== DATASET ==
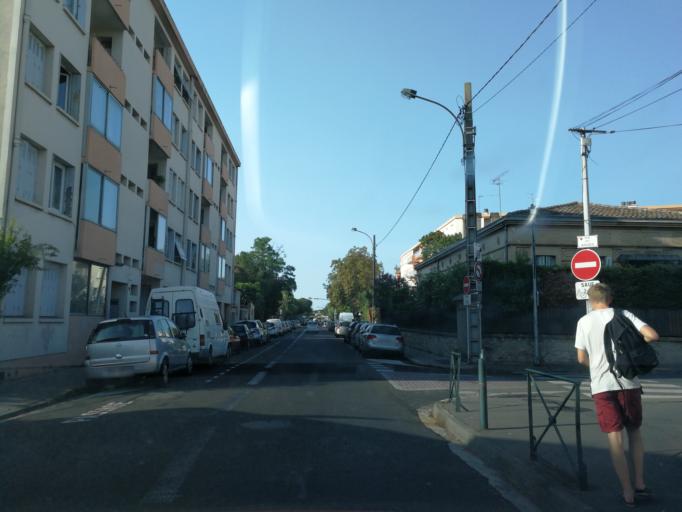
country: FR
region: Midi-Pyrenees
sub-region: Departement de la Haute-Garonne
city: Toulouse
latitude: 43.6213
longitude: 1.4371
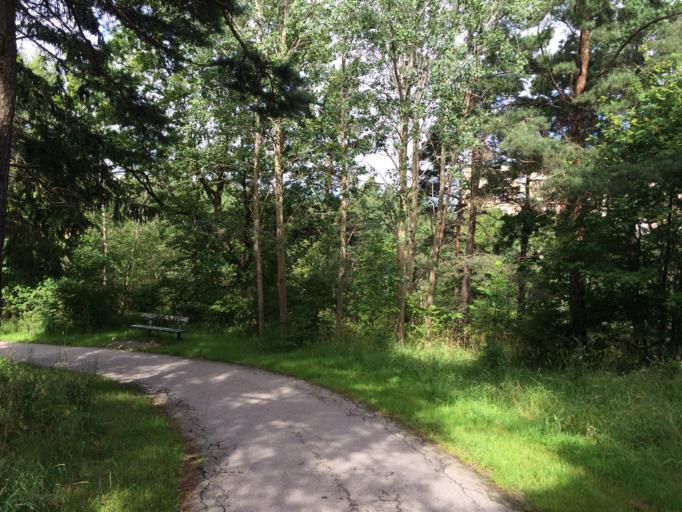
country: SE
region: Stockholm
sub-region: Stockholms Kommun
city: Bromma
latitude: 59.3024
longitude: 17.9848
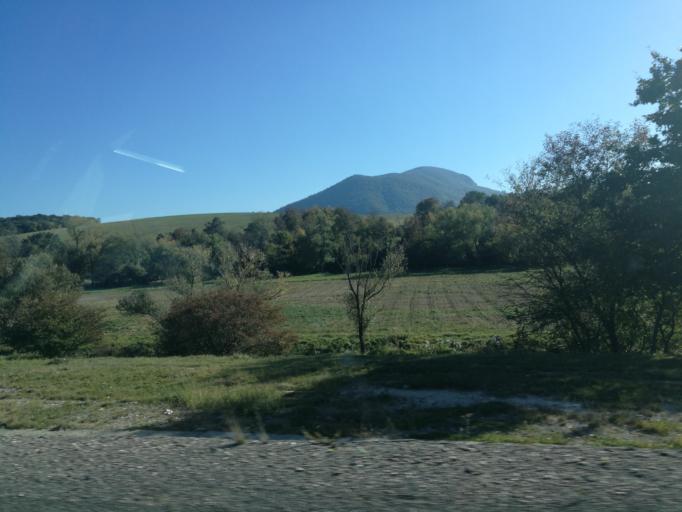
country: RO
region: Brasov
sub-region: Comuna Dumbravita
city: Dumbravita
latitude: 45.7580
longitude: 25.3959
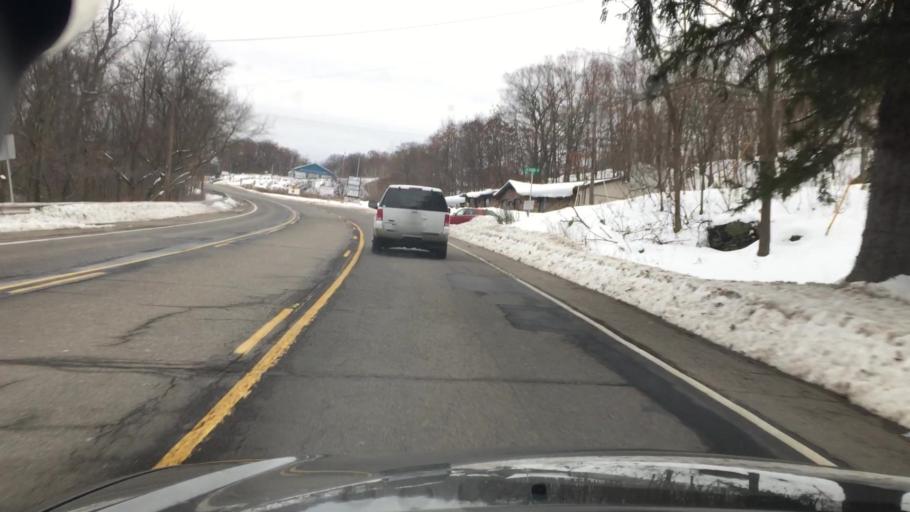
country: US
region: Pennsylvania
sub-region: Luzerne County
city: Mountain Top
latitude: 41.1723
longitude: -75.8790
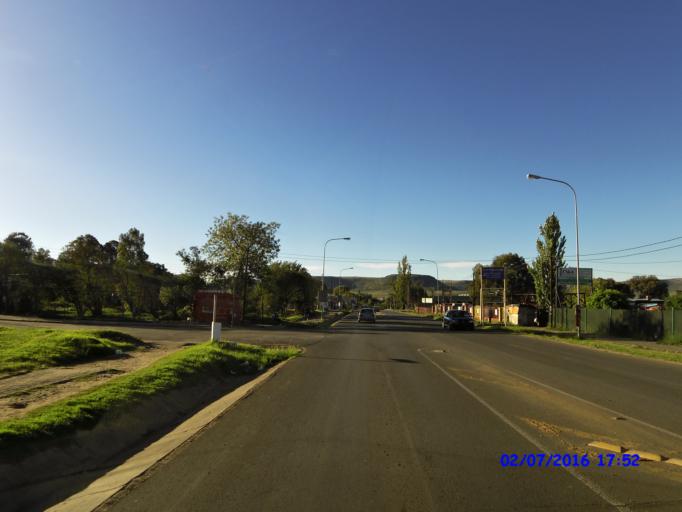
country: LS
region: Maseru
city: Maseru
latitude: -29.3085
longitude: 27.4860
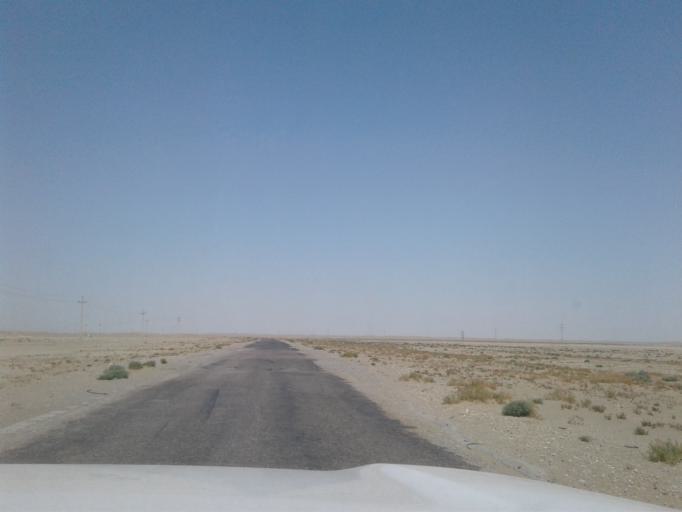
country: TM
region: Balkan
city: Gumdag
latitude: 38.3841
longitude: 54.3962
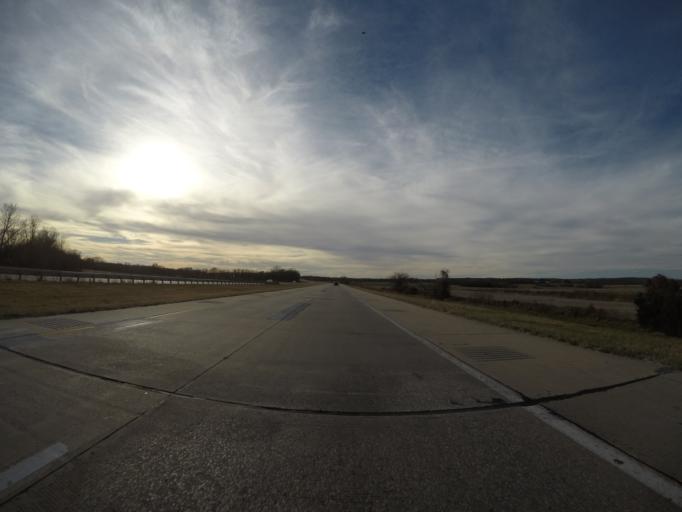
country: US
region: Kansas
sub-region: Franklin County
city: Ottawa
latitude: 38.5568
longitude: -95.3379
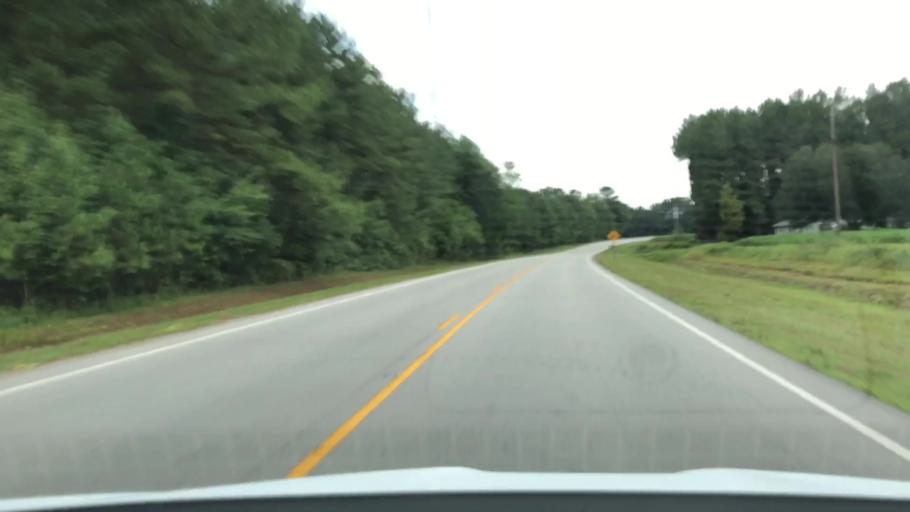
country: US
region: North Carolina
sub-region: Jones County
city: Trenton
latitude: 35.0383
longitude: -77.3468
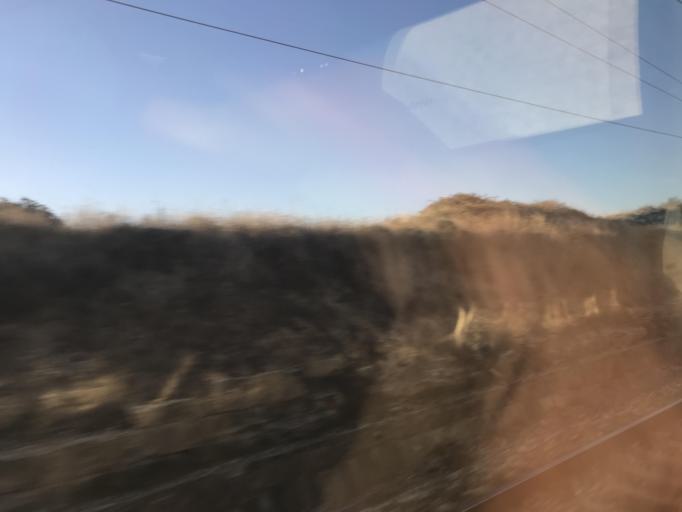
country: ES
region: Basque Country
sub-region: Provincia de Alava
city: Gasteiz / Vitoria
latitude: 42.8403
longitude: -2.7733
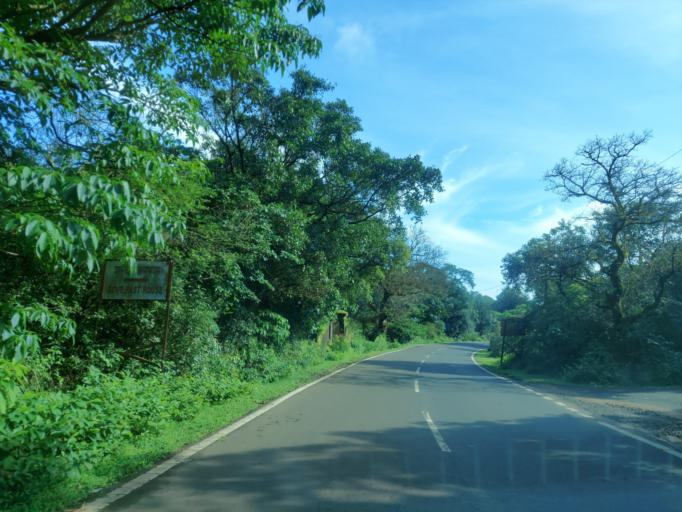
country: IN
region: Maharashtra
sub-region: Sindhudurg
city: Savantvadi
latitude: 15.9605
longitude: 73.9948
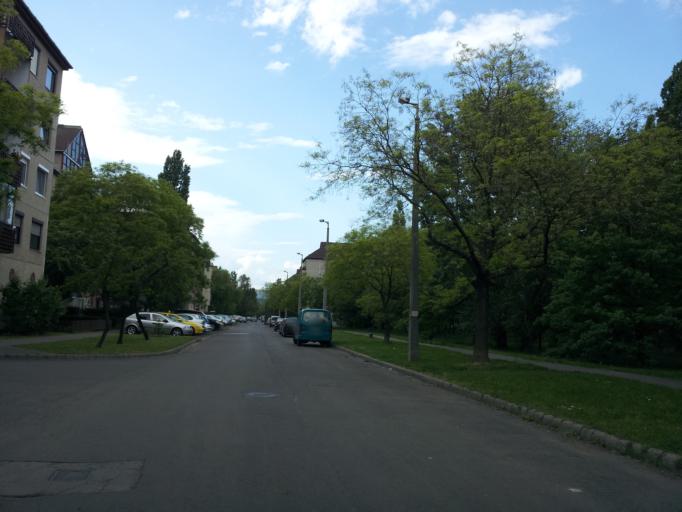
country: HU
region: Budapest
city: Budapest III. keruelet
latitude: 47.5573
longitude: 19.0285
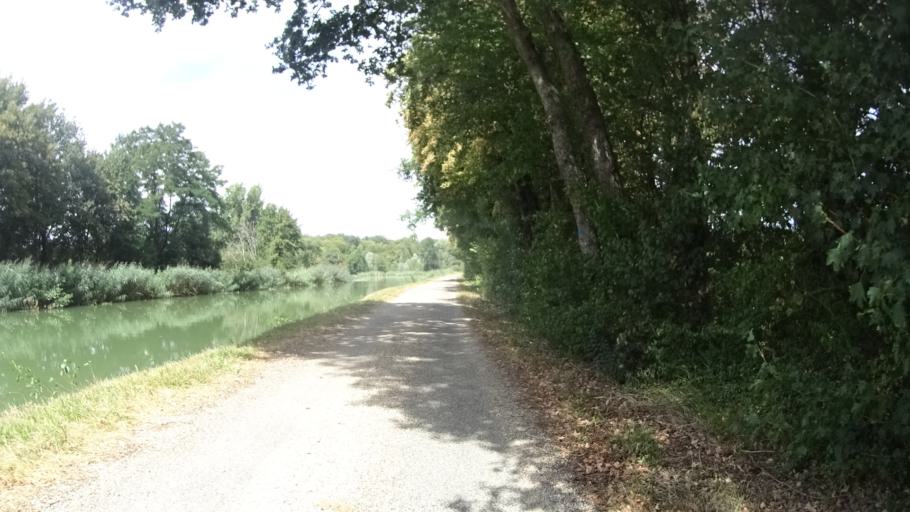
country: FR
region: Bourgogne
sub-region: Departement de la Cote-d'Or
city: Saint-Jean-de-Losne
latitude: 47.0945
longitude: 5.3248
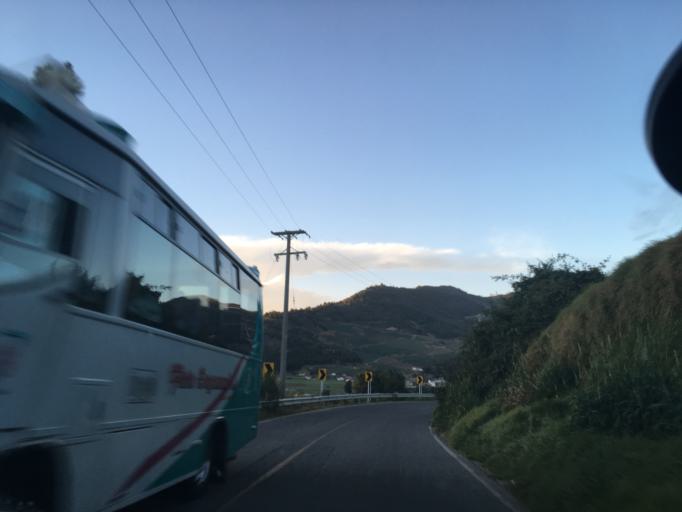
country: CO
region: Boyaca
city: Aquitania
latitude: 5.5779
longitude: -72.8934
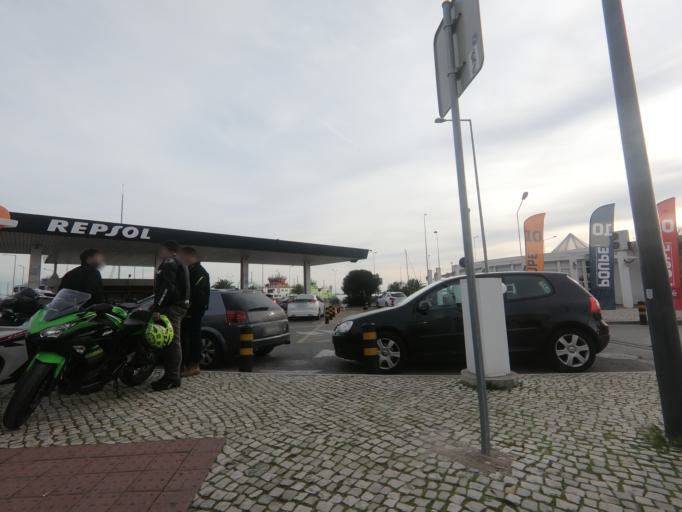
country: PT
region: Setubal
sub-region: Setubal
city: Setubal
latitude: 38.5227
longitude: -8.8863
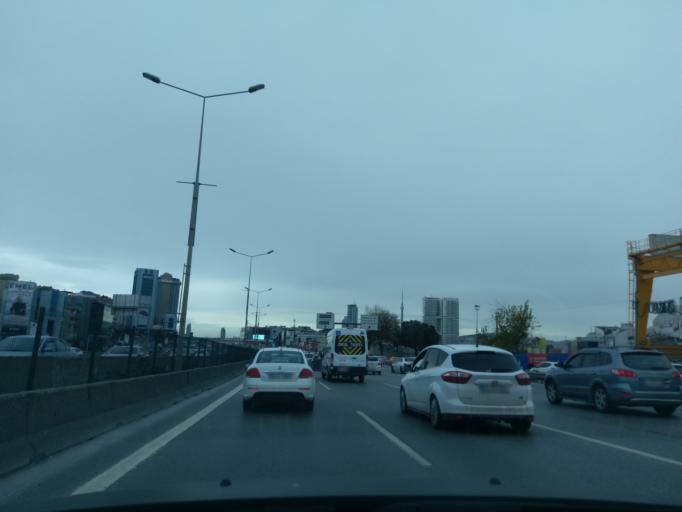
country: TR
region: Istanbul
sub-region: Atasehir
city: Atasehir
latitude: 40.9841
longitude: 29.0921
===
Put each line of the entries above into a Markdown table with two columns, Row and Text. Number the rows in order, skip any blank lines, and leave the pictures out.

| Row | Text |
|---|---|
| 1 | country: FR |
| 2 | region: Midi-Pyrenees |
| 3 | sub-region: Departement de la Haute-Garonne |
| 4 | city: Toulouse |
| 5 | latitude: 43.6213 |
| 6 | longitude: 1.4371 |
| 7 | country: SE |
| 8 | region: Stockholm |
| 9 | sub-region: Stockholms Kommun |
| 10 | city: Bromma |
| 11 | latitude: 59.3024 |
| 12 | longitude: 17.9848 |
| 13 | country: RO |
| 14 | region: Brasov |
| 15 | sub-region: Comuna Dumbravita |
| 16 | city: Dumbravita |
| 17 | latitude: 45.7580 |
| 18 | longitude: 25.3959 |
| 19 | country: US |
| 20 | region: Pennsylvania |
| 21 | sub-region: Luzerne County |
| 22 | city: Mountain Top |
| 23 | latitude: 41.1723 |
| 24 | longitude: -75.8790 |
| 25 | country: LS |
| 26 | region: Maseru |
| 27 | city: Maseru |
| 28 | latitude: -29.3085 |
| 29 | longitude: 27.4860 |
| 30 | country: TM |
| 31 | region: Balkan |
| 32 | city: Gumdag |
| 33 | latitude: 38.3841 |
| 34 | longitude: 54.3962 |
| 35 | country: US |
| 36 | region: Kansas |
| 37 | sub-region: Franklin County |
| 38 | city: Ottawa |
| 39 | latitude: 38.5568 |
| 40 | longitude: -95.3379 |
| 41 | country: US |
| 42 | region: North Carolina |
| 43 | sub-region: Jones County |
| 44 | city: Trenton |
| 45 | latitude: 35.0383 |
| 46 | longitude: -77.3468 |
| 47 | country: ES |
| 48 | region: Basque Country |
| 49 | sub-region: Provincia de Alava |
| 50 | city: Gasteiz / Vitoria |
| 51 | latitude: 42.8403 |
| 52 | longitude: -2.7733 |
| 53 | country: IN |
| 54 | region: Maharashtra |
| 55 | sub-region: Sindhudurg |
| 56 | city: Savantvadi |
| 57 | latitude: 15.9605 |
| 58 | longitude: 73.9948 |
| 59 | country: HU |
| 60 | region: Budapest |
| 61 | city: Budapest III. keruelet |
| 62 | latitude: 47.5573 |
| 63 | longitude: 19.0285 |
| 64 | country: FR |
| 65 | region: Bourgogne |
| 66 | sub-region: Departement de la Cote-d'Or |
| 67 | city: Saint-Jean-de-Losne |
| 68 | latitude: 47.0945 |
| 69 | longitude: 5.3248 |
| 70 | country: CO |
| 71 | region: Boyaca |
| 72 | city: Aquitania |
| 73 | latitude: 5.5779 |
| 74 | longitude: -72.8934 |
| 75 | country: PT |
| 76 | region: Setubal |
| 77 | sub-region: Setubal |
| 78 | city: Setubal |
| 79 | latitude: 38.5227 |
| 80 | longitude: -8.8863 |
| 81 | country: TR |
| 82 | region: Istanbul |
| 83 | sub-region: Atasehir |
| 84 | city: Atasehir |
| 85 | latitude: 40.9841 |
| 86 | longitude: 29.0921 |